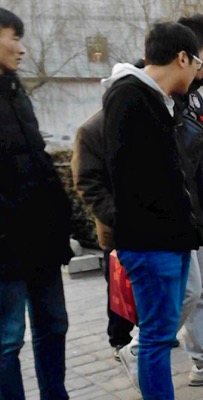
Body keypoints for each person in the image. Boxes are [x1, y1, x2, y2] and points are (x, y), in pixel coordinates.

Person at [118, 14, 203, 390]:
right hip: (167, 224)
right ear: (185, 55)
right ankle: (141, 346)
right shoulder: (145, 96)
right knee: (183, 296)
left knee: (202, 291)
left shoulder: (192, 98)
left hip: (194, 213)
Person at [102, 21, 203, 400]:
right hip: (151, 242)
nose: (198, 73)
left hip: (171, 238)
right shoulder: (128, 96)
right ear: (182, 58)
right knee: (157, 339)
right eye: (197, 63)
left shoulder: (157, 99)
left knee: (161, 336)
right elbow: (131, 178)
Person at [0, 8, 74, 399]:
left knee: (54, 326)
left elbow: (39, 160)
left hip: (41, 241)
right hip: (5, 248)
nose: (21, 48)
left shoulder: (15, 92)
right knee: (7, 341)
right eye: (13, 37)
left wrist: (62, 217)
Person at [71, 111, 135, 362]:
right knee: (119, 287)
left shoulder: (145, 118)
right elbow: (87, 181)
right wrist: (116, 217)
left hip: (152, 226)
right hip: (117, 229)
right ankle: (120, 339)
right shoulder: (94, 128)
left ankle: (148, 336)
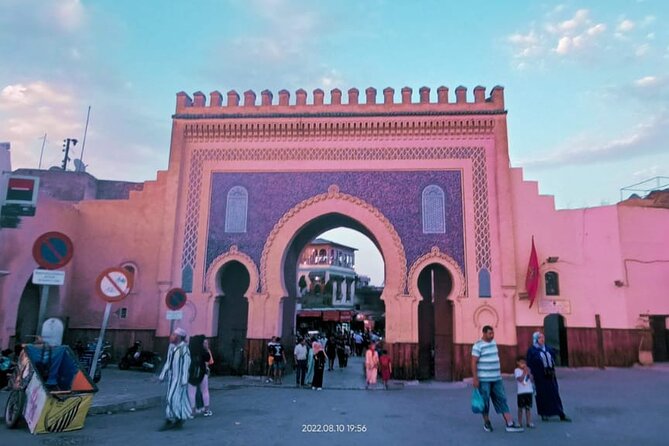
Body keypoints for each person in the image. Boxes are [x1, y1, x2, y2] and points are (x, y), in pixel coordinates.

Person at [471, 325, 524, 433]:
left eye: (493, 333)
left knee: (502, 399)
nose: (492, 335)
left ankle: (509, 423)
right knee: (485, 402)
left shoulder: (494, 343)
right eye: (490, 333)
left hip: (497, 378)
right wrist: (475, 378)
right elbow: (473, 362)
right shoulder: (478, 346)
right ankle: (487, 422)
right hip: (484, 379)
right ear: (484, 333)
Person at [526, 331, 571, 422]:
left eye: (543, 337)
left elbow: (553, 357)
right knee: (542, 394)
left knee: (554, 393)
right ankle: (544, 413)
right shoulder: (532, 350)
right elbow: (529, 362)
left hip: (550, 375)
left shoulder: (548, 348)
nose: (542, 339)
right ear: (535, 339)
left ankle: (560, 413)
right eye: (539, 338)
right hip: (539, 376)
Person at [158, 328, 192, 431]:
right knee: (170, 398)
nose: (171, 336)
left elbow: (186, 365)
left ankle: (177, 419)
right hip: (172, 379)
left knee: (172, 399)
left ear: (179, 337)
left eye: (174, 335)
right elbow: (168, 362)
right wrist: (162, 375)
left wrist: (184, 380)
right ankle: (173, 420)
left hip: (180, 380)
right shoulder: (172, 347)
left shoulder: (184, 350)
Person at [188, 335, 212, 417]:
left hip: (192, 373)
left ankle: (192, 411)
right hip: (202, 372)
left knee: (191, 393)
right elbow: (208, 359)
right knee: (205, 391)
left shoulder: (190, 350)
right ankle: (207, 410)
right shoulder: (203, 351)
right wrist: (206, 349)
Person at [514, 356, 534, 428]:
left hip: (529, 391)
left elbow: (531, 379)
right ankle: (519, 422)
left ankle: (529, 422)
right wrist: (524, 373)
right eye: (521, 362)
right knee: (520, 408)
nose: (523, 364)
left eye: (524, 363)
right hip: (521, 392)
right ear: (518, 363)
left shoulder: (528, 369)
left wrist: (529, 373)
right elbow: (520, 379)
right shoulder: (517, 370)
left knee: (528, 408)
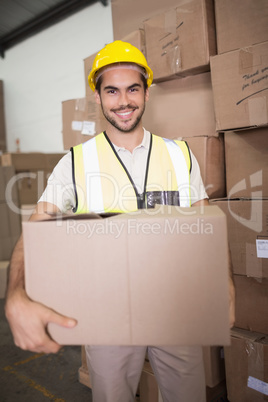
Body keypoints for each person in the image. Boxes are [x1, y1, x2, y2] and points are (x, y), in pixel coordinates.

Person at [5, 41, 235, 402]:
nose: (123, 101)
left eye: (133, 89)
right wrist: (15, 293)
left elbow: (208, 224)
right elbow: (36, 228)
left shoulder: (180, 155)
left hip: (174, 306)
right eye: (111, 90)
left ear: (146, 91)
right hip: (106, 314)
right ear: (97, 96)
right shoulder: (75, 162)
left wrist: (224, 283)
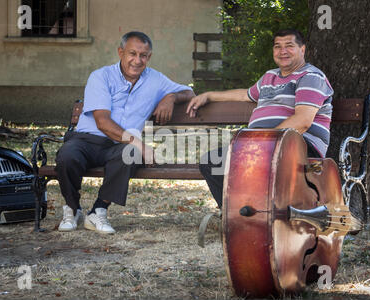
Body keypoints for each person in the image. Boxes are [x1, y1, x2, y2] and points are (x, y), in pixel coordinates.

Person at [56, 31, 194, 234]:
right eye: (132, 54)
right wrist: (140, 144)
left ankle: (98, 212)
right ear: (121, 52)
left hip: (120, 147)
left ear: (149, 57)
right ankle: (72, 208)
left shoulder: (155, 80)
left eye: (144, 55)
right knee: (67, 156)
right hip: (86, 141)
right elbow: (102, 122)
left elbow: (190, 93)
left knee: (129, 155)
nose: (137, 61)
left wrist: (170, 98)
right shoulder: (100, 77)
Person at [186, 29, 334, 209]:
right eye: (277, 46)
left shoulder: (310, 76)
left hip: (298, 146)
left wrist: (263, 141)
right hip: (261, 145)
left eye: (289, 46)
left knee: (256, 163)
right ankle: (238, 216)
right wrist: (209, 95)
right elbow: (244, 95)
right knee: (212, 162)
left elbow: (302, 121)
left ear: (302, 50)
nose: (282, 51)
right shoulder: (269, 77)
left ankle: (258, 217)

§ §

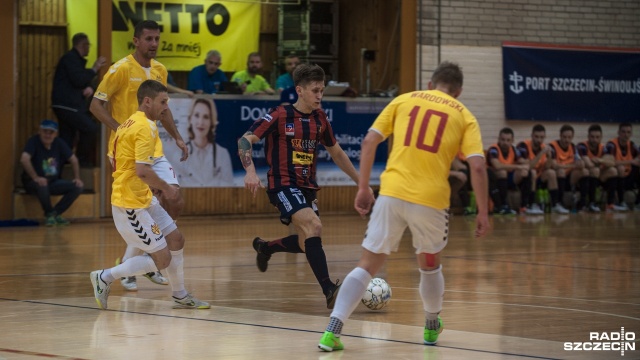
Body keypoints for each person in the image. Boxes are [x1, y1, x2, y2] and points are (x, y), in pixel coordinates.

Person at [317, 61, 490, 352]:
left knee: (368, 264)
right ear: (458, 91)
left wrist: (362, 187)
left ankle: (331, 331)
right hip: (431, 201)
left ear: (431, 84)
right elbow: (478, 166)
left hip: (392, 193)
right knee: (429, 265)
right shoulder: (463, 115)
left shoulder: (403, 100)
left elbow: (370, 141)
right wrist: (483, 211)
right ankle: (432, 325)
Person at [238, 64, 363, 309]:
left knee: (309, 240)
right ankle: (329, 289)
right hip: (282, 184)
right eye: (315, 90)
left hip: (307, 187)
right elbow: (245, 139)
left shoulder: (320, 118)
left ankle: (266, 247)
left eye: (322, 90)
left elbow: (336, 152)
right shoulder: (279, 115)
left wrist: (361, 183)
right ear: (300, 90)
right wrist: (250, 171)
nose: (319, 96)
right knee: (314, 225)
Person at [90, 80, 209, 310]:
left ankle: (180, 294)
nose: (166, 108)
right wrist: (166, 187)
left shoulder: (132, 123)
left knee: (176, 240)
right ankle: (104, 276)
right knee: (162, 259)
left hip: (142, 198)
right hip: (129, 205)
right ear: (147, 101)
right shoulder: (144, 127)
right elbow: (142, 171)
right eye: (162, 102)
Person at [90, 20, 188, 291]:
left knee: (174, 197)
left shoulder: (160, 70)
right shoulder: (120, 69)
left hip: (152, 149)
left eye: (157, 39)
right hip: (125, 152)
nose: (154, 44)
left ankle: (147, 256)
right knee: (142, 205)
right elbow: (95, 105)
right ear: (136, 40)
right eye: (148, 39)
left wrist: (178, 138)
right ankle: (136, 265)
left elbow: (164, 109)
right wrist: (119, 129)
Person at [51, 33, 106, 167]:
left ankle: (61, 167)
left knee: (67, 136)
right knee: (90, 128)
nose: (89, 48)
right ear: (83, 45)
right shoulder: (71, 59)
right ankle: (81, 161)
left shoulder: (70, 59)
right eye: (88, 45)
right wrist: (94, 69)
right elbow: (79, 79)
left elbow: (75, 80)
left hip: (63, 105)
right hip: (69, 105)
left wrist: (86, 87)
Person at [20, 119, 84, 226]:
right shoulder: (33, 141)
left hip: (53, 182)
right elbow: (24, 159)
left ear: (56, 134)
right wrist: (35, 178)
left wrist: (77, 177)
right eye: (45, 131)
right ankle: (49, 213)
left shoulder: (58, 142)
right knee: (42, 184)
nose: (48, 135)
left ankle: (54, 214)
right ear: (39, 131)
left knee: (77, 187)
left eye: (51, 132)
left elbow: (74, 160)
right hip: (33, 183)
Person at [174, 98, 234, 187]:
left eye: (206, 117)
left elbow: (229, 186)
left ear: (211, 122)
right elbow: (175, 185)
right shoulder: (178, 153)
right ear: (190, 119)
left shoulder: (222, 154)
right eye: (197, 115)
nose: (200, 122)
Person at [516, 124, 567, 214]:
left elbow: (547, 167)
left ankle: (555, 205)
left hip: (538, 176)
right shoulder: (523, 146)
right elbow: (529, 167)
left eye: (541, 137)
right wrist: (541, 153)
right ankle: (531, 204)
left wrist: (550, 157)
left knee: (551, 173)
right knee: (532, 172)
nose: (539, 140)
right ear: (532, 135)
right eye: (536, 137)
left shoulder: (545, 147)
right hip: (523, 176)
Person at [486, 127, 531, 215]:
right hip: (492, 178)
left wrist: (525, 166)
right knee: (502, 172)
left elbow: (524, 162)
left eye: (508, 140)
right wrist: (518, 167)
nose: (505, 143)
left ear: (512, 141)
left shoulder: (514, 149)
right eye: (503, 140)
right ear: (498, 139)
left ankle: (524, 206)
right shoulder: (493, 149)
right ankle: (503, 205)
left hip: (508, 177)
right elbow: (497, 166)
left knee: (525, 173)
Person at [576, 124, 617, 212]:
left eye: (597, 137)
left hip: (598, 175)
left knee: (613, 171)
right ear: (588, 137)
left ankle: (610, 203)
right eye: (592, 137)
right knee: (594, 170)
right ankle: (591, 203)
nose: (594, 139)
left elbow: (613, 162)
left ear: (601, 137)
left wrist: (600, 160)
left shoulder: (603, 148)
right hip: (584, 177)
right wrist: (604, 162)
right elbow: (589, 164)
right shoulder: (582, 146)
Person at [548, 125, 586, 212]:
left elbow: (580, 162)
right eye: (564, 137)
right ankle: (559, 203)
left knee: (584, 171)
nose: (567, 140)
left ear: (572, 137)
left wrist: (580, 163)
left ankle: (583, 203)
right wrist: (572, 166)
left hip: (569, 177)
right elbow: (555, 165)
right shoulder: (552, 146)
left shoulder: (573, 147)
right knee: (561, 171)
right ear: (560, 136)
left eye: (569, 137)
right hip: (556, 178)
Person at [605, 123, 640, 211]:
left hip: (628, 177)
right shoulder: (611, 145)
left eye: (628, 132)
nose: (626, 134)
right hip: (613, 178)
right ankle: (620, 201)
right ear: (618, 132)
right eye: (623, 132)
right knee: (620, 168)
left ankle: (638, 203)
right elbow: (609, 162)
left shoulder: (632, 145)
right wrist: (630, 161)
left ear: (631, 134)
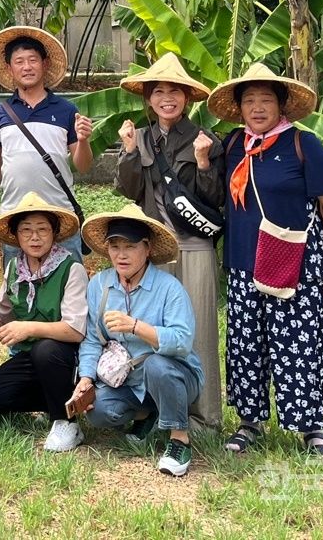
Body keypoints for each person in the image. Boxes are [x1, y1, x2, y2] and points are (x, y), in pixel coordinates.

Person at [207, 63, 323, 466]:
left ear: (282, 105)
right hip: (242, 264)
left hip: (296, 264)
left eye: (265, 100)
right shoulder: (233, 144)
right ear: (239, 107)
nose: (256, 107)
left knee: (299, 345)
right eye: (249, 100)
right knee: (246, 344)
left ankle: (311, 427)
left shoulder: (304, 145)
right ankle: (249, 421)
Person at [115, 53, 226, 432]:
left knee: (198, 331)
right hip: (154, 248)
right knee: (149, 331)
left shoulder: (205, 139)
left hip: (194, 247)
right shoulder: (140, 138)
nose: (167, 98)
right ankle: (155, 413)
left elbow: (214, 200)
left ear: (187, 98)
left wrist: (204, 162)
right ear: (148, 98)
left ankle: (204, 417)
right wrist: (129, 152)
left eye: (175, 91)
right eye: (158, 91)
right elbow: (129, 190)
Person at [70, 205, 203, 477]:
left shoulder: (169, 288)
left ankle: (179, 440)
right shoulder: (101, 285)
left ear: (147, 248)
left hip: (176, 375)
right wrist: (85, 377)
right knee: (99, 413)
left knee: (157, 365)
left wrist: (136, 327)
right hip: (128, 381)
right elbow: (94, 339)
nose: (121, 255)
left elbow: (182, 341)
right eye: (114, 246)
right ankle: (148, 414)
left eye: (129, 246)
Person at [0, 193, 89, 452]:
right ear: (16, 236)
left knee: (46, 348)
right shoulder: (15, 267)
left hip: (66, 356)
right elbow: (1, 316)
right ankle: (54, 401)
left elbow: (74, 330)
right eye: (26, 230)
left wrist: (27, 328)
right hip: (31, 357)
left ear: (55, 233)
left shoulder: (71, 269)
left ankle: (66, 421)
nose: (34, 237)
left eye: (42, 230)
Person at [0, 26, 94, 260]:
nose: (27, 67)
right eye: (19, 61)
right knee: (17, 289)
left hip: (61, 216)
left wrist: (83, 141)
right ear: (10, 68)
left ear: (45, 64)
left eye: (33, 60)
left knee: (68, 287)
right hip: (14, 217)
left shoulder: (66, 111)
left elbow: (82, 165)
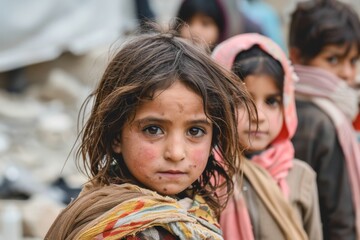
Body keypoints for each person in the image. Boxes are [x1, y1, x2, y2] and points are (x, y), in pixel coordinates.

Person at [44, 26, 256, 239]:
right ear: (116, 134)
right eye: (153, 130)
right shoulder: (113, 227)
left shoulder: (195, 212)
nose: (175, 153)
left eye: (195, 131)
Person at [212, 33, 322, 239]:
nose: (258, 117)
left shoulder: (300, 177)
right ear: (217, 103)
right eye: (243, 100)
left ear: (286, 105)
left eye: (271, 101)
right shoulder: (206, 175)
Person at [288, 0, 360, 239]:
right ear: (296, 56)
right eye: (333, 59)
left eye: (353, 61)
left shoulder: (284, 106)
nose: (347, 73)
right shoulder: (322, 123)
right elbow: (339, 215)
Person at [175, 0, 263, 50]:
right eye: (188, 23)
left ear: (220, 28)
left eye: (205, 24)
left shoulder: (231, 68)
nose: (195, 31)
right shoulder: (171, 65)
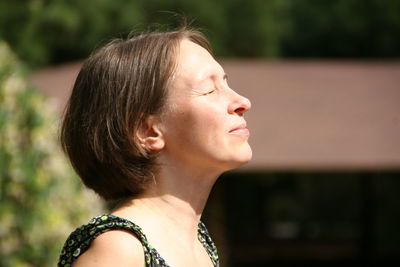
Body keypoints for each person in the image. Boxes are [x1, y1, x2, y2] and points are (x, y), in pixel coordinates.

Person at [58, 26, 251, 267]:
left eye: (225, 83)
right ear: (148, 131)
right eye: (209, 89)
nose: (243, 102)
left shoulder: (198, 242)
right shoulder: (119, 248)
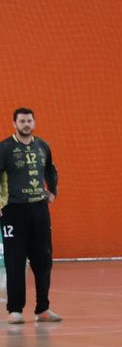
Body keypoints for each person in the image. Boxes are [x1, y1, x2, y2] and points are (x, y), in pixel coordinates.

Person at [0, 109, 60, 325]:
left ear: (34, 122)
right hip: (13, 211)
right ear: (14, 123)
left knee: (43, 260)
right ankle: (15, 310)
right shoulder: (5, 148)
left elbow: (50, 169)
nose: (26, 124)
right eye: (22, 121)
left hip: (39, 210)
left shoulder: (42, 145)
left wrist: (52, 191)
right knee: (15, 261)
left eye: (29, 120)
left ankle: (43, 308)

§ §

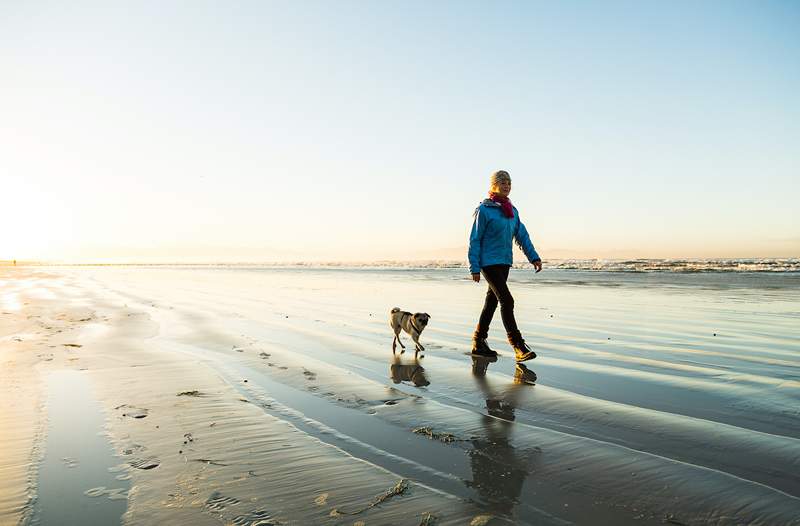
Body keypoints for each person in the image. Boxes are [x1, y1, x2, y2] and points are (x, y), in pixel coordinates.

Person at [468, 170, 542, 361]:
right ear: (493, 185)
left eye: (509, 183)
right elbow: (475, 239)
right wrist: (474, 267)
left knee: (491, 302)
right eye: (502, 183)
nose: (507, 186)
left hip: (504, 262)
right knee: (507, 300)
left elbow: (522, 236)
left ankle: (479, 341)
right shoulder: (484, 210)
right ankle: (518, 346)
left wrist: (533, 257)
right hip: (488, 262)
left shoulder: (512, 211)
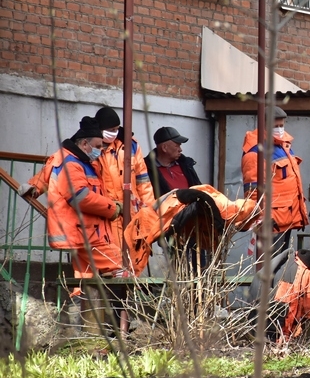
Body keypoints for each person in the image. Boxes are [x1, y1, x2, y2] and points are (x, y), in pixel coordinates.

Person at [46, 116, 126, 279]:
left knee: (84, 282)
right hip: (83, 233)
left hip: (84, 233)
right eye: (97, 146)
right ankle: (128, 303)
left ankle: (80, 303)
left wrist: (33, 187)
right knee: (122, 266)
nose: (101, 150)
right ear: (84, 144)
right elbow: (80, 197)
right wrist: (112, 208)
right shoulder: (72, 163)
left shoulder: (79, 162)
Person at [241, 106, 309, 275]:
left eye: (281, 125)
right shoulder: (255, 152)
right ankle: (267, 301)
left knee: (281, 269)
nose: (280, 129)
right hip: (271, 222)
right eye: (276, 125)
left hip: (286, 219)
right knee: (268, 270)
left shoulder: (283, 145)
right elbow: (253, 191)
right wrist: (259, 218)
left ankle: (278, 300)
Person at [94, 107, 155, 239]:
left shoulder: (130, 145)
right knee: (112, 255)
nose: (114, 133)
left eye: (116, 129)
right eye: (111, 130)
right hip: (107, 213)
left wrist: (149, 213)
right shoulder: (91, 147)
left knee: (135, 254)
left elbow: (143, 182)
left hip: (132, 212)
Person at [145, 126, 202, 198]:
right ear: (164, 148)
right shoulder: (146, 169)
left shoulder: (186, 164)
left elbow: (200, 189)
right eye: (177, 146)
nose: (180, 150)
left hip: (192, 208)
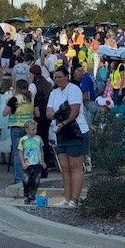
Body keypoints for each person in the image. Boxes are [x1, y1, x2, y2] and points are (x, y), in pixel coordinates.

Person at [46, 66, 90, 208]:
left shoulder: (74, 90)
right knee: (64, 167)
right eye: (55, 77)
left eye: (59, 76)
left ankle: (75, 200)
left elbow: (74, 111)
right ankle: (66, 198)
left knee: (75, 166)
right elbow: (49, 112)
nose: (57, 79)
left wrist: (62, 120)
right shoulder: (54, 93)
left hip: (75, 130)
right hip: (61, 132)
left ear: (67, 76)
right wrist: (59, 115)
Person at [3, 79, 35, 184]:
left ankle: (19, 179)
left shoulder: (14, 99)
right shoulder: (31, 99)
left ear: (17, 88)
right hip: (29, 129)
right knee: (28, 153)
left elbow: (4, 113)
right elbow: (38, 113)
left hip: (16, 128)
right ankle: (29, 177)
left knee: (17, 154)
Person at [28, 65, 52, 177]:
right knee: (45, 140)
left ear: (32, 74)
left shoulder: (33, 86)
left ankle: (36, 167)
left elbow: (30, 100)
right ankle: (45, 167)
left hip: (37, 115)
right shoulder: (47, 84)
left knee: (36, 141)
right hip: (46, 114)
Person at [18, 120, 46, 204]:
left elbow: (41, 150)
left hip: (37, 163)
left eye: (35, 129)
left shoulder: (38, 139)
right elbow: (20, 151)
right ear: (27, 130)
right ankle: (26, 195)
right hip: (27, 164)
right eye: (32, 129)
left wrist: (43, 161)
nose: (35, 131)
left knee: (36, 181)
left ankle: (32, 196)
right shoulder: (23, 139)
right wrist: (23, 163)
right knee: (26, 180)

§ §

= Required action =
Set down, exactly as they stand above, the lines starting with the line with "left eye: (322, 90)" and going on through the line with "left shoulder: (545, 147)", and no others.

= Task answer =
left eye: (322, 90)
left elbow: (336, 152)
right shoulder: (279, 115)
left wrist: (361, 183)
right ear: (300, 90)
right wrist: (250, 171)
nose: (319, 96)
right knee: (314, 225)
Person at [90, 80, 209, 310]:
left ankle: (180, 294)
nose: (166, 108)
right wrist: (166, 187)
left shoulder: (132, 123)
left knee: (176, 240)
right ankle: (104, 276)
right knee: (162, 259)
left hip: (142, 198)
right hip: (129, 205)
right ear: (147, 101)
right shoulder: (144, 127)
right elbow: (142, 171)
right eye: (162, 102)
Person at [90, 20, 188, 291]:
left knee: (174, 197)
left shoulder: (160, 70)
right shoulder: (120, 69)
left hip: (152, 149)
left eye: (157, 39)
right hip: (125, 152)
nose: (154, 44)
left ankle: (147, 256)
right knee: (142, 205)
right elbow: (95, 105)
right ear: (136, 40)
right eye: (148, 39)
left wrist: (178, 138)
right ankle: (136, 265)
left elbow: (164, 109)
right wrist: (119, 129)
Person at [51, 33, 106, 167]:
left ankle: (61, 167)
left knee: (67, 136)
right knee: (90, 128)
nose: (89, 48)
right ear: (83, 45)
right shoulder: (71, 59)
right ankle: (81, 161)
left shoulder: (70, 59)
right eye: (88, 45)
right wrist: (94, 69)
right elbow: (79, 79)
left elbow: (75, 80)
left hip: (63, 105)
right hip: (69, 105)
left wrist: (86, 87)
Person at [20, 119, 84, 226]:
right shoulder: (33, 141)
left hip: (53, 182)
right elbow: (24, 159)
left ear: (56, 134)
right wrist: (35, 178)
left wrist: (77, 177)
right eye: (45, 131)
right ankle: (49, 213)
left shoulder: (58, 142)
right knee: (42, 184)
nose: (48, 135)
left ankle: (54, 214)
right ear: (39, 131)
left knee: (77, 187)
left eye: (51, 132)
left elbow: (74, 160)
right hip: (33, 183)
Person at [174, 98, 234, 187]:
left eye: (206, 117)
left elbow: (229, 186)
left ear: (211, 122)
right elbow: (175, 185)
right shoulder: (178, 153)
right ear: (190, 119)
left shoulder: (222, 154)
right eye: (197, 115)
nose: (200, 122)
Person at [516, 124, 567, 214]:
left elbow: (547, 167)
left ankle: (555, 205)
left hip: (538, 176)
right shoulder: (523, 146)
right elbow: (529, 167)
left eye: (541, 137)
right wrist: (541, 153)
right ankle: (531, 204)
left wrist: (550, 157)
left knee: (551, 173)
right knee: (532, 172)
nose: (539, 140)
right ear: (532, 135)
right eye: (536, 137)
left shoulder: (545, 147)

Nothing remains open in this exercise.